The founder of ETOMR, Etienne Nsanzimana, is also the leader of the Church of the Brethren in Rwanda, previously serving another denomination as a pastor for many years. Nsanzimana tried for years to make inroads with the Twa in order to share the gospel of Jesus Christ, but without success. After two years of working with Twa leaders and teaching them how to grow potatoes and peas, he and the Brethren had their first breakthrough. Several people gave their lives to Christ and began attending a Brethren church.

Along with learning to grow their own food for the first time, the Twa, with the support of Brethren members, were taught the importance of savings and received assistance in opening savings accounts. They also received sewing classes and learned how to sew their own clothing. Another major advance for the Twa came when they were able to purchase health care in Rwanda’s national health care system.

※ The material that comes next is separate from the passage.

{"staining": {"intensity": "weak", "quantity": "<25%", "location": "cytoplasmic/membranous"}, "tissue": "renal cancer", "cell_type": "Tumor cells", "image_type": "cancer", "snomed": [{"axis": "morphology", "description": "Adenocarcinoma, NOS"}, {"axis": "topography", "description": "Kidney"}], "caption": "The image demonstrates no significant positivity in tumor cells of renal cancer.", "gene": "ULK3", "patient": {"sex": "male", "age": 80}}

Conflict resolution skills were also taught.

In fact, the progress made by the members of the Twa community in Bunyove is so dramatic that Twa from other communities have begun saying that they are no longer recognizable as Twa as they have such nice clothing and their children are going to school, some even graduating from high school.

In 2018, in the nearby Mudunde Church of the Brethren, a Twa choir formed called the Makerubi Choir. Nsanzimana believes that this is the first Twa choir ever formed in Rwanda, but the good news doesn’t end there! Recently, members of the Makerubi Choir traveled to a neighboring village to evangelize Twa people living in that community. Several community members converted to Christ in Humure and now they too have formed a Twa choir.

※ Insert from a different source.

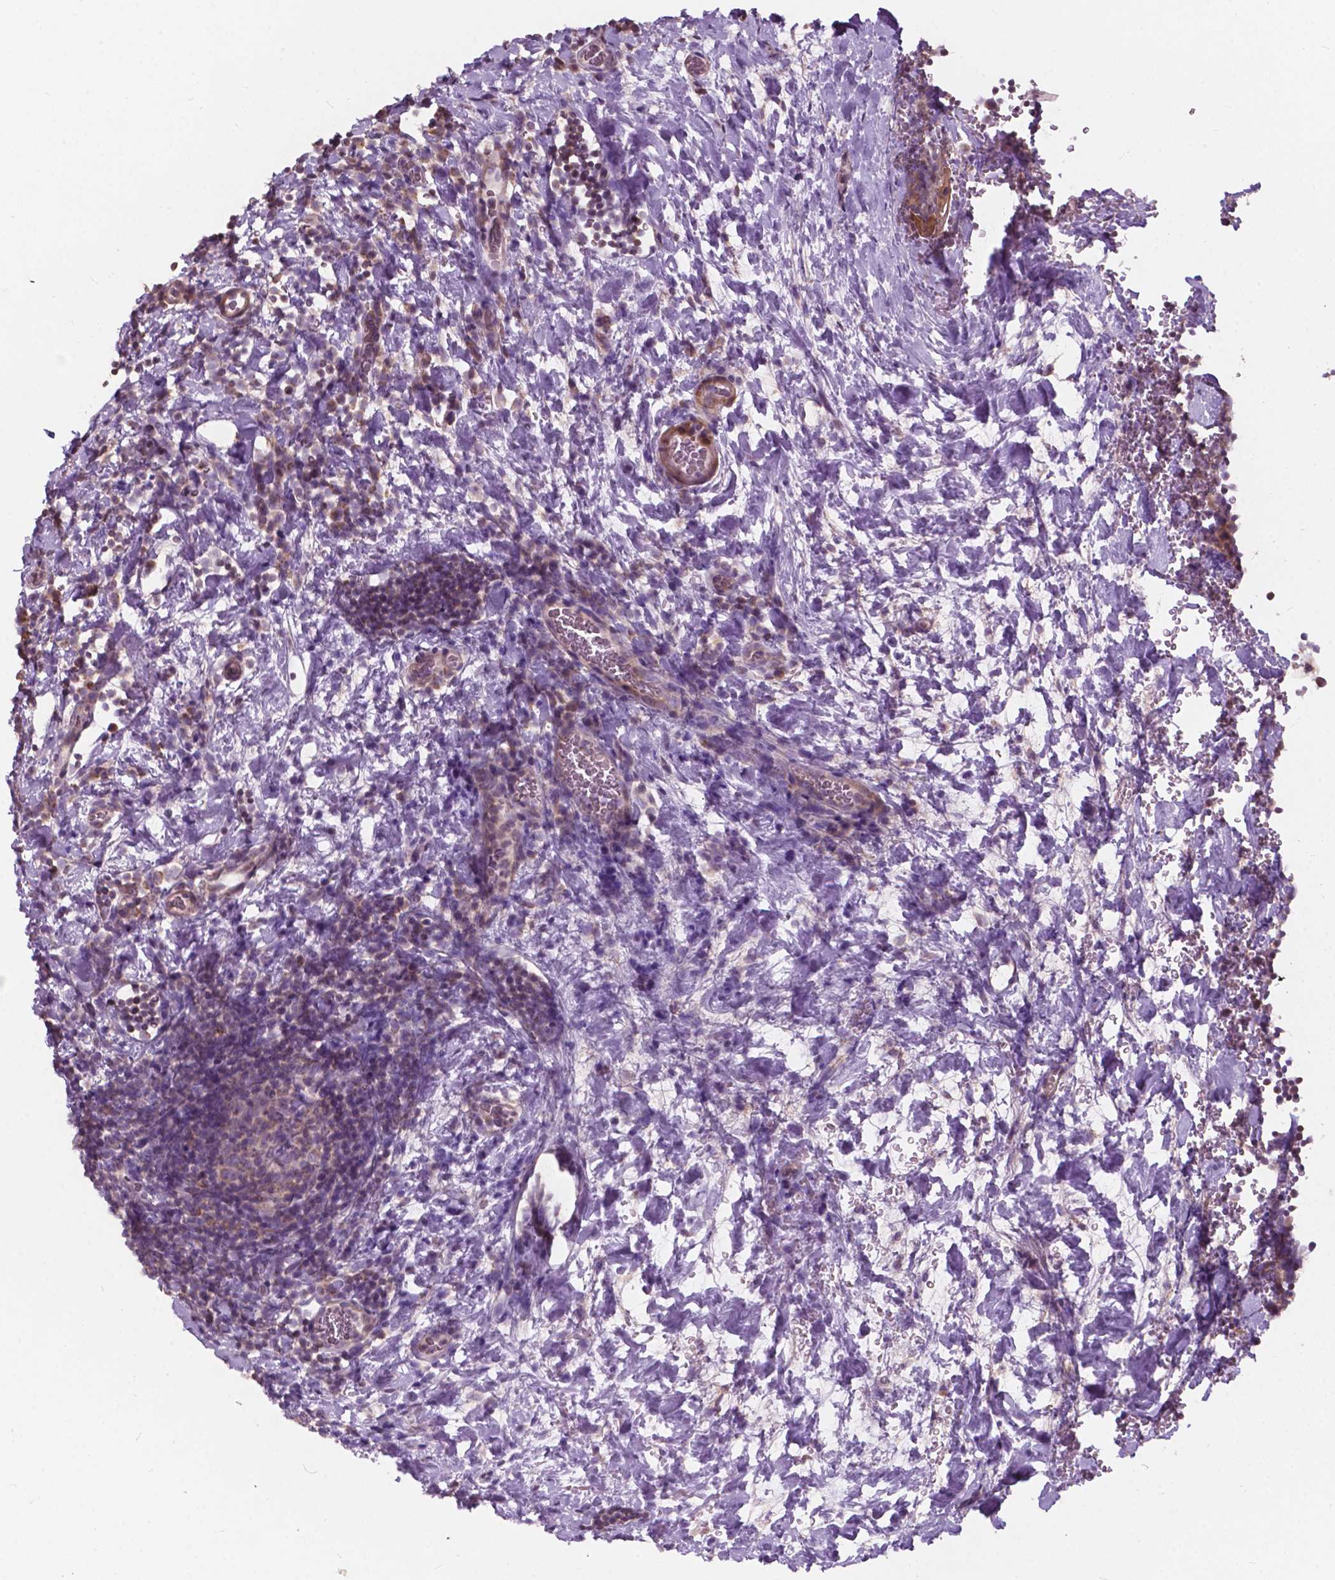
{"staining": {"intensity": "negative", "quantity": "none", "location": "none"}, "tissue": "tonsil", "cell_type": "Germinal center cells", "image_type": "normal", "snomed": [{"axis": "morphology", "description": "Normal tissue, NOS"}, {"axis": "topography", "description": "Tonsil"}], "caption": "This is an immunohistochemistry micrograph of unremarkable human tonsil. There is no staining in germinal center cells.", "gene": "NDUFA10", "patient": {"sex": "male", "age": 17}}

Alexander Bashame is director of the Makerubi Choir and a man of vision. In a meeting with GFI manager Jeff Boshart and GFI volunteer Chris Elliott, he expressed a hunger to learn much more. His hope for his people is that they will learn to raise pigs and chickens so that they can earn enough money to buy cows. Once they buy cows, he believes they will be able to begin buying land and owning their own homes and farms.

This is a story of faithfulness: pastor Nsanzimana’s faithfulness in seeking new ways to present the gospel to a hurting people, the faithfulness of the Twa for sticking with the potato project for seven years, the faithfulness of GFI donors in supporting this effort, and ultimately God’s faithfulness to his people for their courage and dedication.

In parting, Boshart and Elliott offered words of encouragement to the Twa leadership from Matthew 25:23, “Well done faithful servants, for you were faithful with little things...things as small as potatoes.” The meeting concluded with plans already formulating for a livestock project to begin later this year.